**What you have to do**
Start at the line in the entries below that contains "nose: (368, 312)", stop at the line that contains "left back paw: (355, 680)", and output exactly the lines in that span, both ends included.

§ §

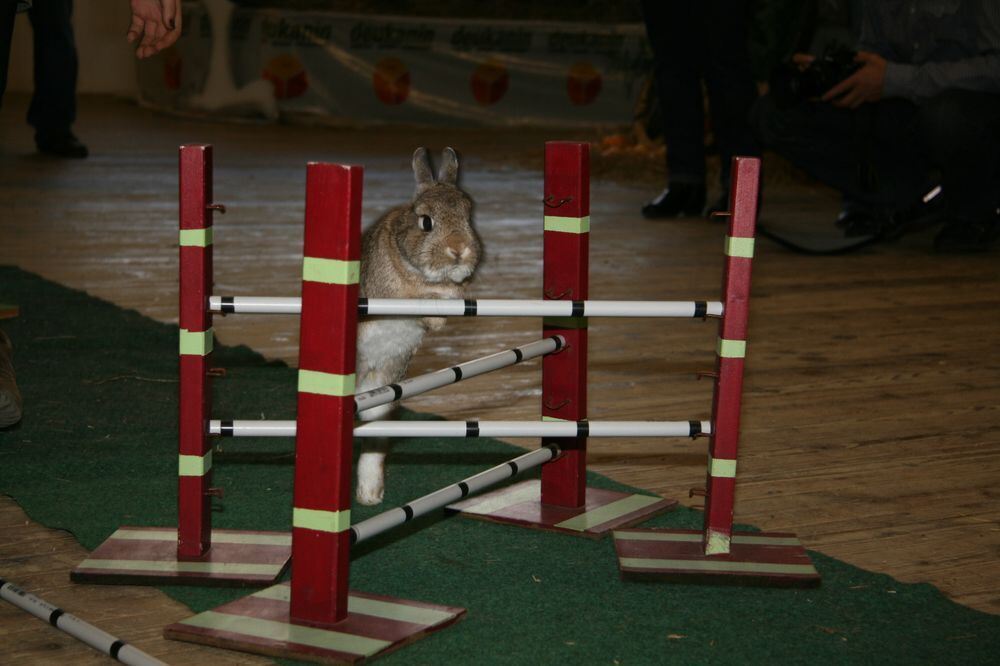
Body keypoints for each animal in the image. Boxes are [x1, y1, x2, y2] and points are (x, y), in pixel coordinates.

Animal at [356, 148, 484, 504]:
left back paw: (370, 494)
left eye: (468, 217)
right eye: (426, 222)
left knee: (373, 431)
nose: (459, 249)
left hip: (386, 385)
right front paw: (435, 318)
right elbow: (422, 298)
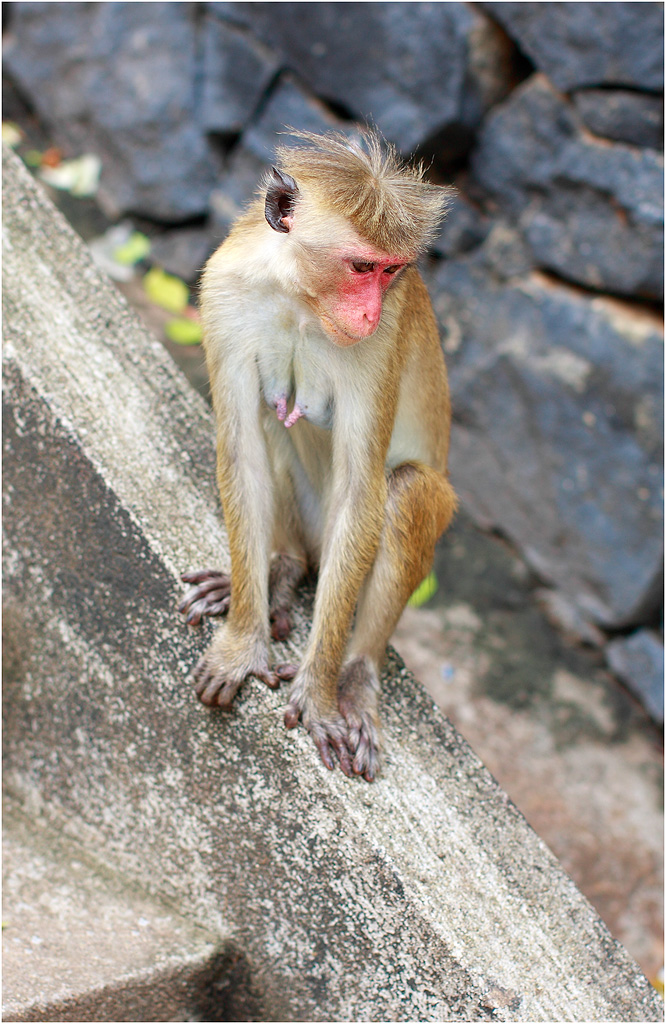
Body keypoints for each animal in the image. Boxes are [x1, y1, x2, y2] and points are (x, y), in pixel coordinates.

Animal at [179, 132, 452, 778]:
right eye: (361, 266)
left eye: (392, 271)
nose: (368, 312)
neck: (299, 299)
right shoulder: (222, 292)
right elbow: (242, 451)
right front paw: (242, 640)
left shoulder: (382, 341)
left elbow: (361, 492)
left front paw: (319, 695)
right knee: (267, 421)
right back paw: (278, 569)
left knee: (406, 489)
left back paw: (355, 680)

§ §

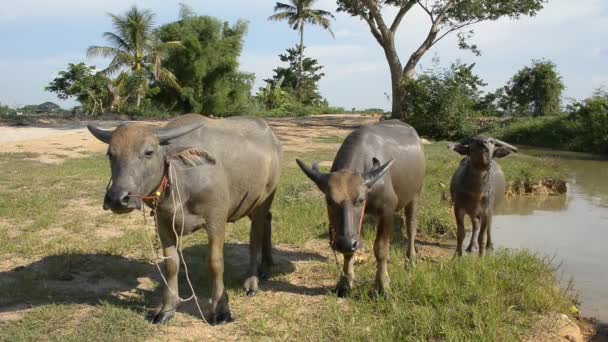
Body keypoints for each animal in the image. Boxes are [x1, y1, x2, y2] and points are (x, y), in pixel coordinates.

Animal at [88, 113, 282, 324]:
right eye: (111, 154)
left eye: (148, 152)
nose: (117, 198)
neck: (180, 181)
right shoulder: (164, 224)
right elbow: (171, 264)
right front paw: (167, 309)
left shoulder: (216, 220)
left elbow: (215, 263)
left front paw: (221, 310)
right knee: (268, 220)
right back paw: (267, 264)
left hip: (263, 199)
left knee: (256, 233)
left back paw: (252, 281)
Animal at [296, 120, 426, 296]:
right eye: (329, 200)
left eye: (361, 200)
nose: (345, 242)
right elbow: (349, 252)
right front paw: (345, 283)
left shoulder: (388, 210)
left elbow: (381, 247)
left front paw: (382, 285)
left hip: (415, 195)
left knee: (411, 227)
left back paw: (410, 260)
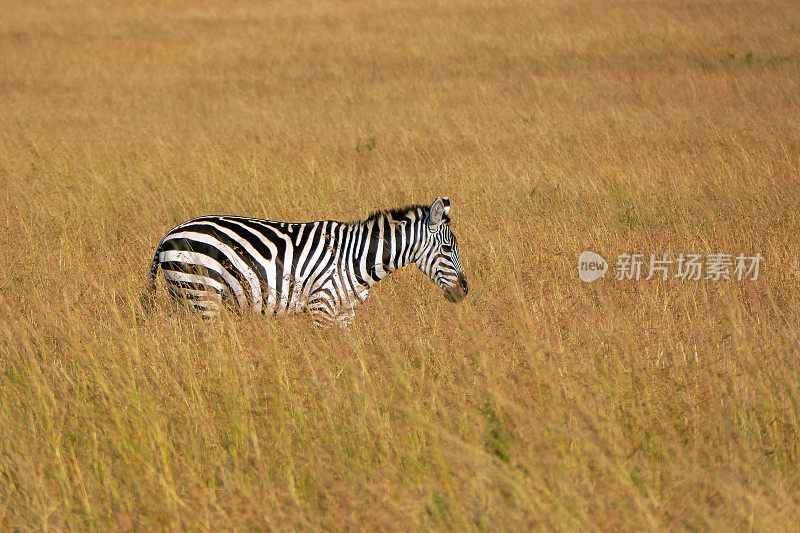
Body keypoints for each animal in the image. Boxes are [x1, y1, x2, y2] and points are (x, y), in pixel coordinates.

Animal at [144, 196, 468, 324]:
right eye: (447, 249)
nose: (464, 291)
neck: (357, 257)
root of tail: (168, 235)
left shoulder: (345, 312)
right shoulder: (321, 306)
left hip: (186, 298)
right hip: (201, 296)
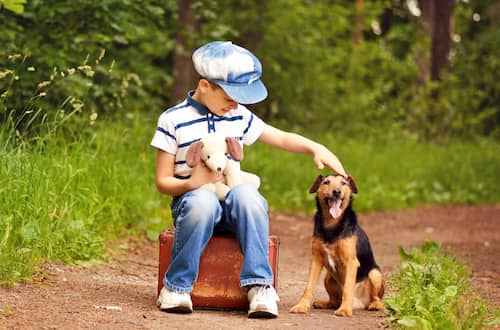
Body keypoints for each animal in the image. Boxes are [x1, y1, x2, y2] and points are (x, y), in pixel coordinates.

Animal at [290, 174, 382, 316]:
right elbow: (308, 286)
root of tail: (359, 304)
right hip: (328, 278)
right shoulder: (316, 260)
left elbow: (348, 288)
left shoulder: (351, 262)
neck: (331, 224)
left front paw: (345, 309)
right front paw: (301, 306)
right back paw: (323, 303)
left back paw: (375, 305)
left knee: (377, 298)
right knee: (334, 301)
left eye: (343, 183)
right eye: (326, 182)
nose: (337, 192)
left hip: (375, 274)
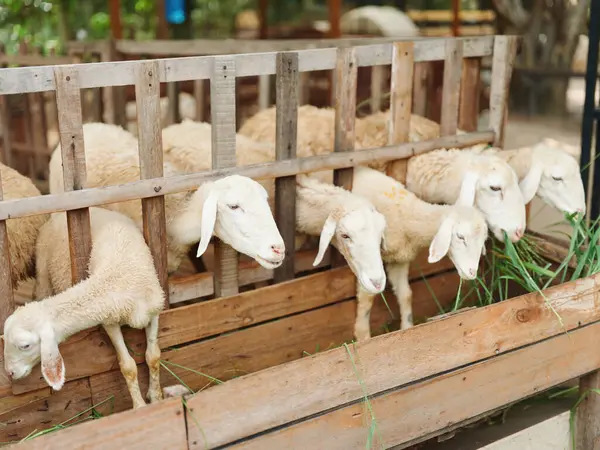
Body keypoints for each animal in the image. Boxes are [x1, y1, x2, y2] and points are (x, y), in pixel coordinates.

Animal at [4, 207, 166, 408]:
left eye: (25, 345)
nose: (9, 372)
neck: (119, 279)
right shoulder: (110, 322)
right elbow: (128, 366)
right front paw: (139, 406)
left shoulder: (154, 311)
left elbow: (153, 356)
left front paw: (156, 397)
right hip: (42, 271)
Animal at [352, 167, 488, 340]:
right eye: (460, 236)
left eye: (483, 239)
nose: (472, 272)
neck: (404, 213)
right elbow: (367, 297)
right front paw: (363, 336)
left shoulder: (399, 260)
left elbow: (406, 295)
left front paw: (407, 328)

§ §

**Solution to this task**
nose: (368, 312)
neck: (299, 299)
right shoulder: (222, 292)
right elbow: (242, 451)
right front paw: (242, 640)
left shoulder: (382, 341)
left elbow: (361, 492)
left front paw: (319, 695)
right knee: (267, 421)
right back paw: (278, 569)
left knee: (406, 489)
left back paw: (355, 680)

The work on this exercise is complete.